En su estela un legado de solidaridad con los pueblos, el trabajo de los cubanos a cambio de la dignidad, un país sin desnutrición infantil, con casi cien por ciento de sus niños escolarizados, con más médicos por habitantes que cualquier país del mundo. Si acaso lo más importante, con la resistencia en popa al más fuerte bloqueo económico conocido ¿Quién puede señalar a su pueblo de débil?
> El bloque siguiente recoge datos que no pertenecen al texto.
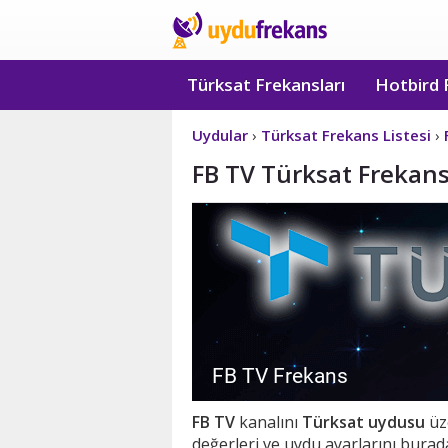
Türksat Frekansları
Hotbird 
Uydular
›
Türksat Frekans Listesi
›
FB TV Türksat Frekans 
FB TV
kanalını
Türksat uydusu
üze
değerleri ve uydu ayarlarını burada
Fidel, sin justificativos, ha sido un hombre de sus tiempos, que ha sabido cambiar de piel de acuerdo a las circunstancias, que se ha equivocado y ha reconocido sus errores para transformar su destino, el destino de su pueblo, porque -al decir de la poeta Carilda Oliver- nombrar a toda Cuba es nombrar a Fidel.

Con mis hijas fuimos a dejarle flores allí donde se mantiene con la frente en alto, en las puertas del Centro de Diagnóstico Integral, lugar en el que nos hemos encontrado con el contingente de médicos cubanos dispuestos a la sanación.
“¡Qué barbaridad!” escuchamos de la boca de una de las venezolanas beneficiadas durante esa mañana. Qué barbaridad. No pude decirle nada. La busqué como se busca a un gusano, aguzando los ojos para determinar su presencia, pero fue imposible dar con su tamaño, su voz era el lugar del dolor y nosotros caminábamos por el lugar del agradecimiento.